▶ DIRECTIVE: Go through the entries below and report how many lines contain the string "home". Nothing but the number is wanted.

━━ RECORDS FOR THE EXERCISE ━━

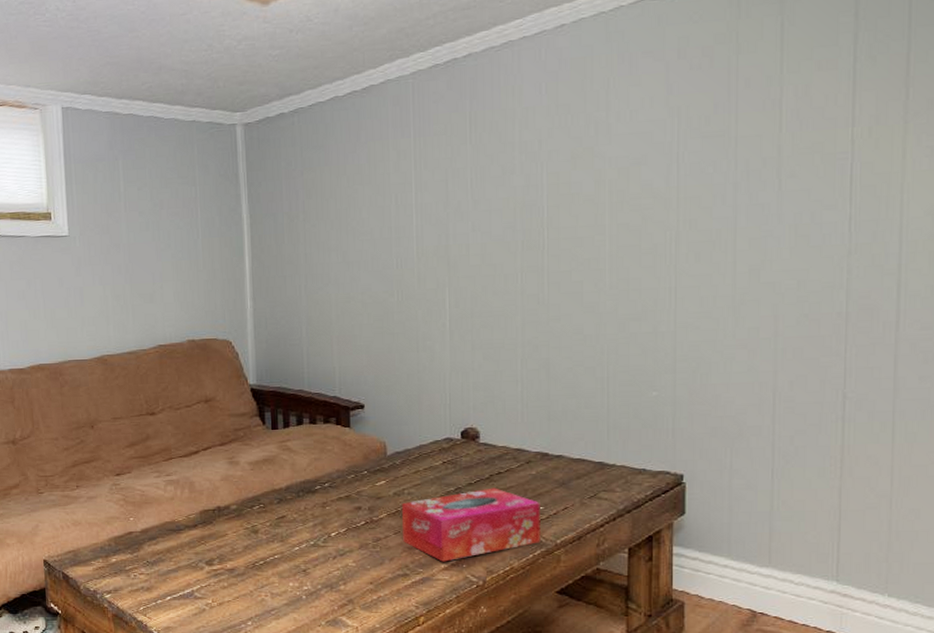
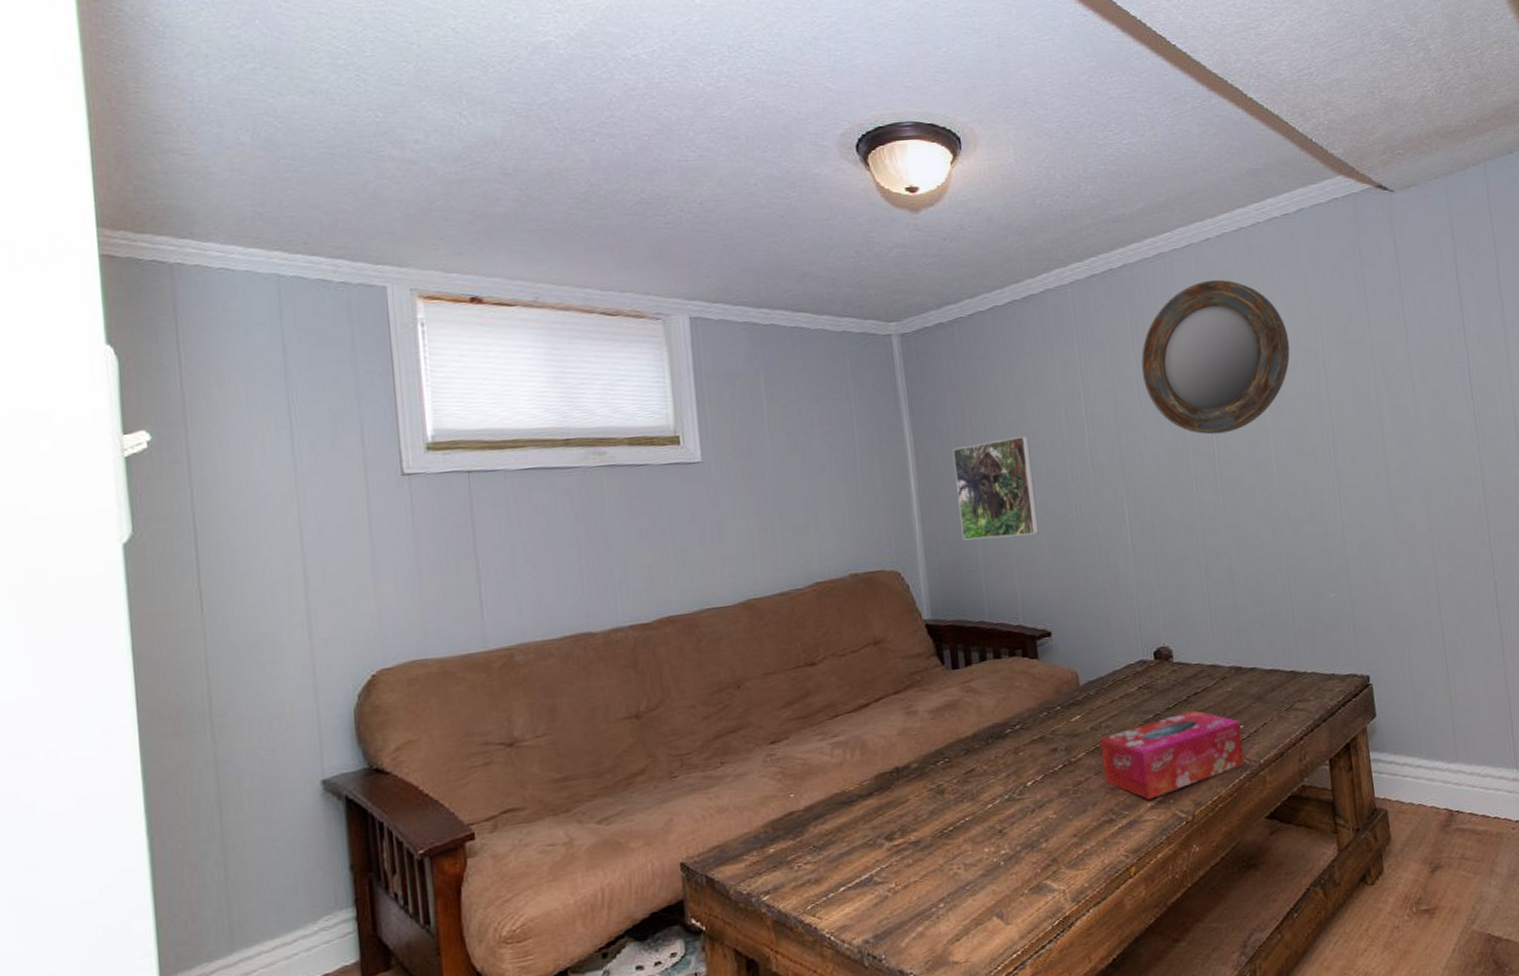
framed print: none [286,222,360,317] -> present [953,435,1039,540]
home mirror: none [476,69,640,228] -> present [1141,280,1290,435]

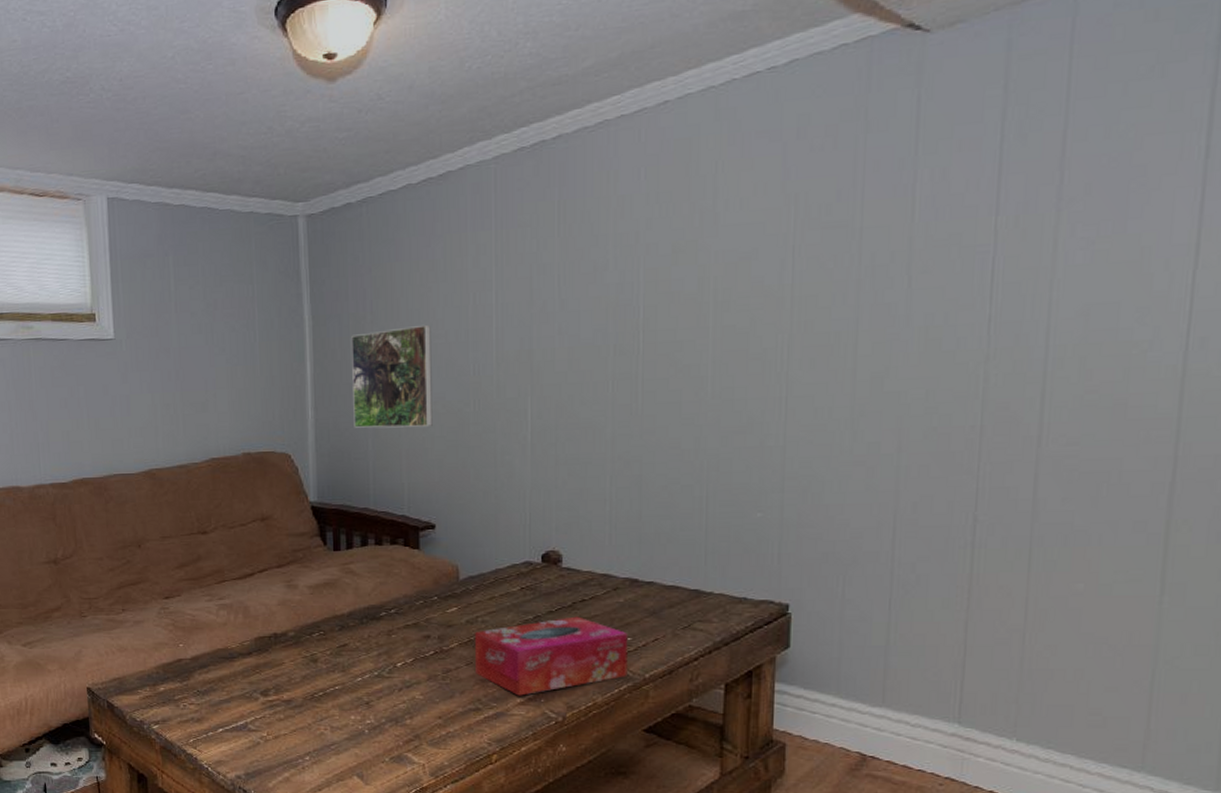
home mirror: present [1141,280,1290,435] -> none [565,151,751,331]

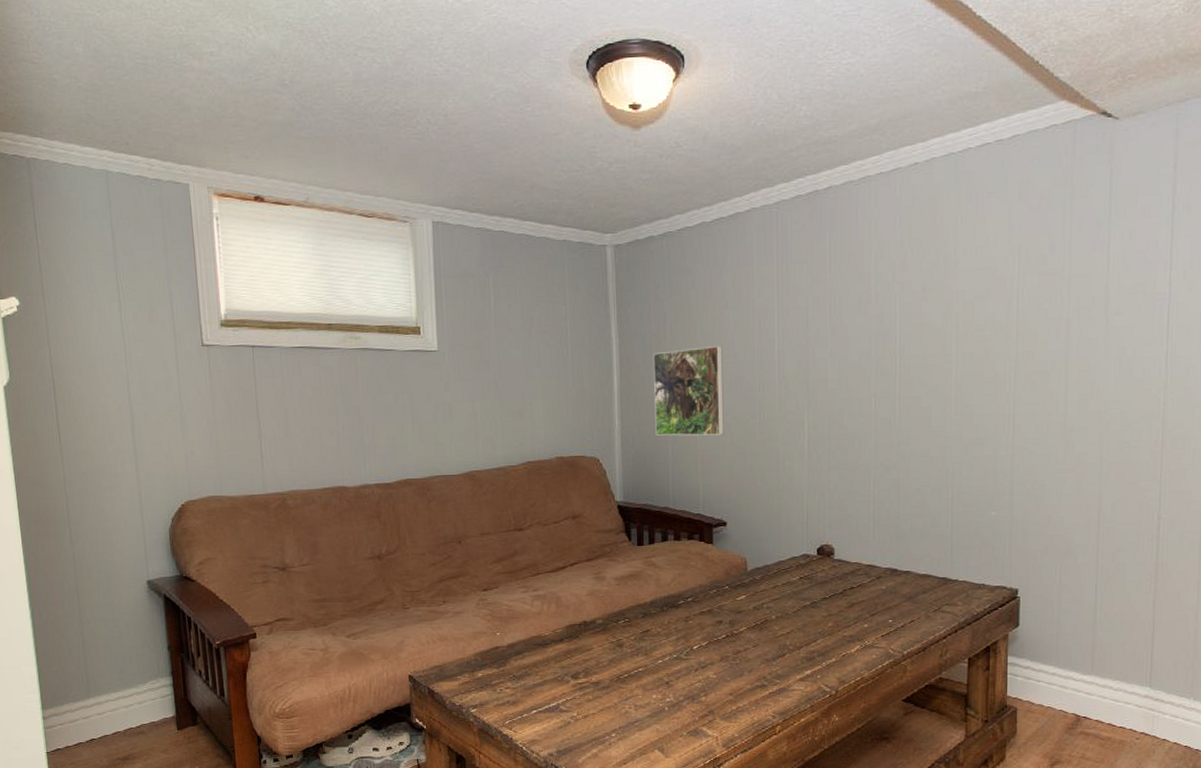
tissue box: present [475,616,628,696] -> none [761,602,889,673]

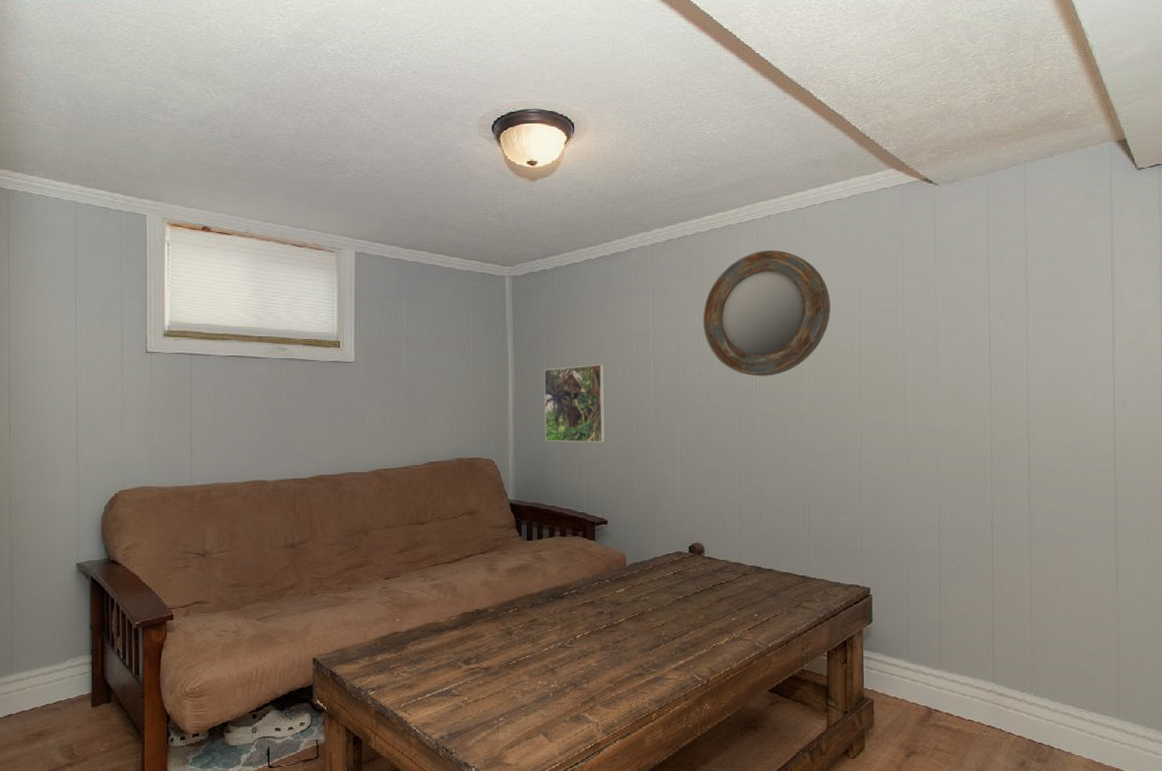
home mirror: none [835,205,984,355] -> present [702,250,830,376]

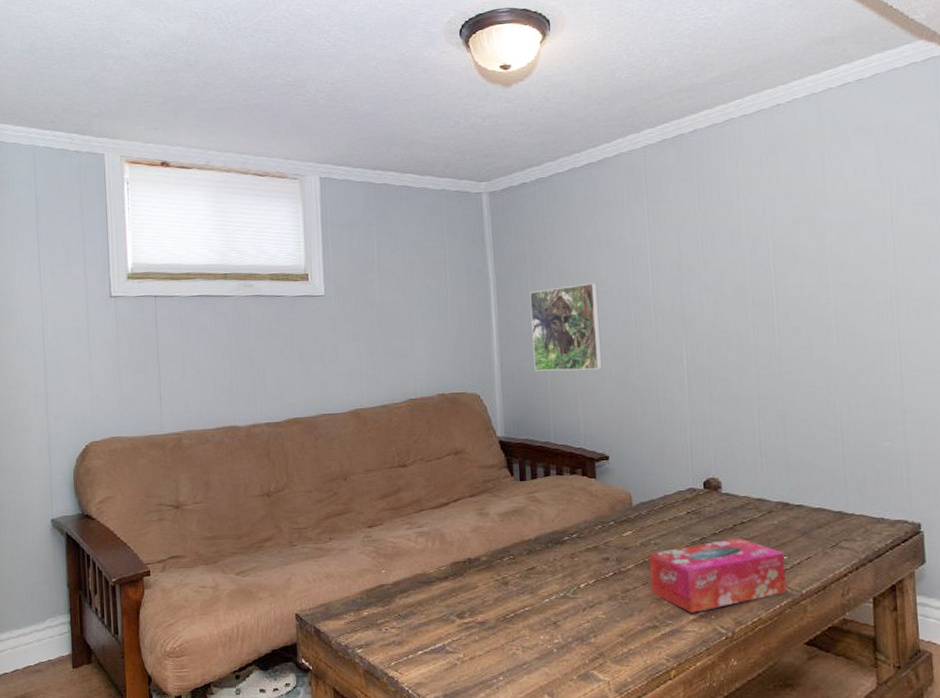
tissue box: none [639,596,755,663] -> present [649,537,787,613]
home mirror: present [702,250,830,376] -> none [706,143,856,287]

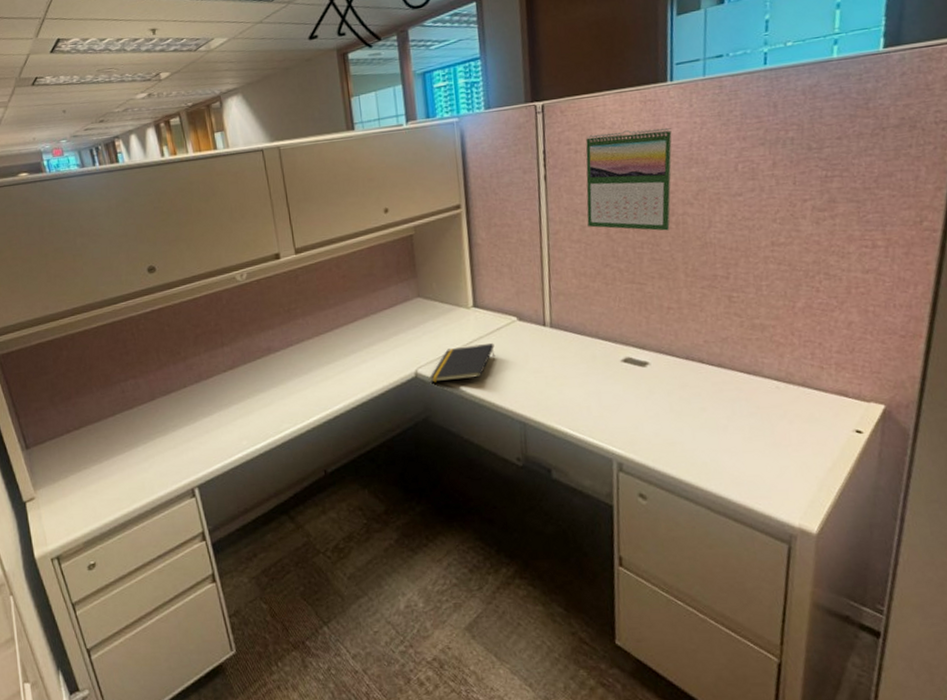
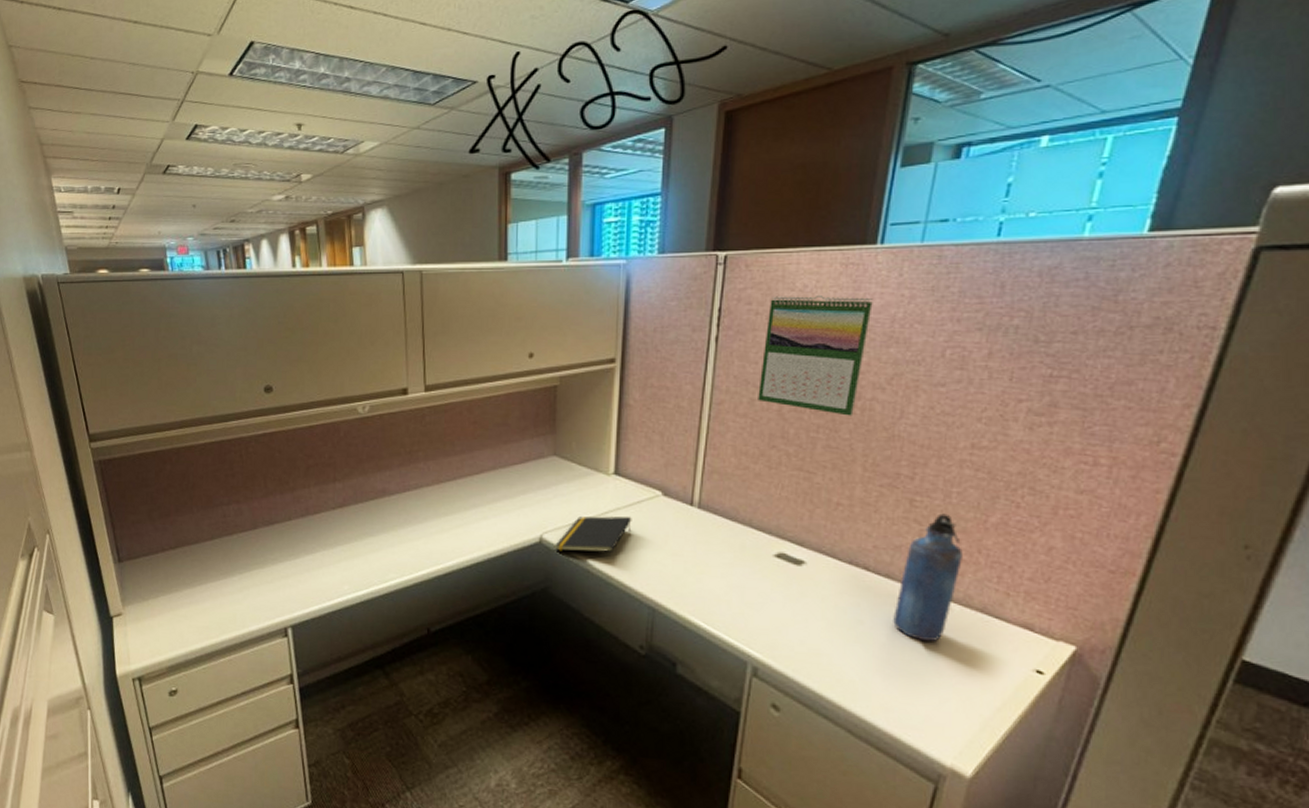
water bottle: none [729,305,780,419] -> present [892,513,963,642]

━━━

▶ EXERCISE RESULT: 4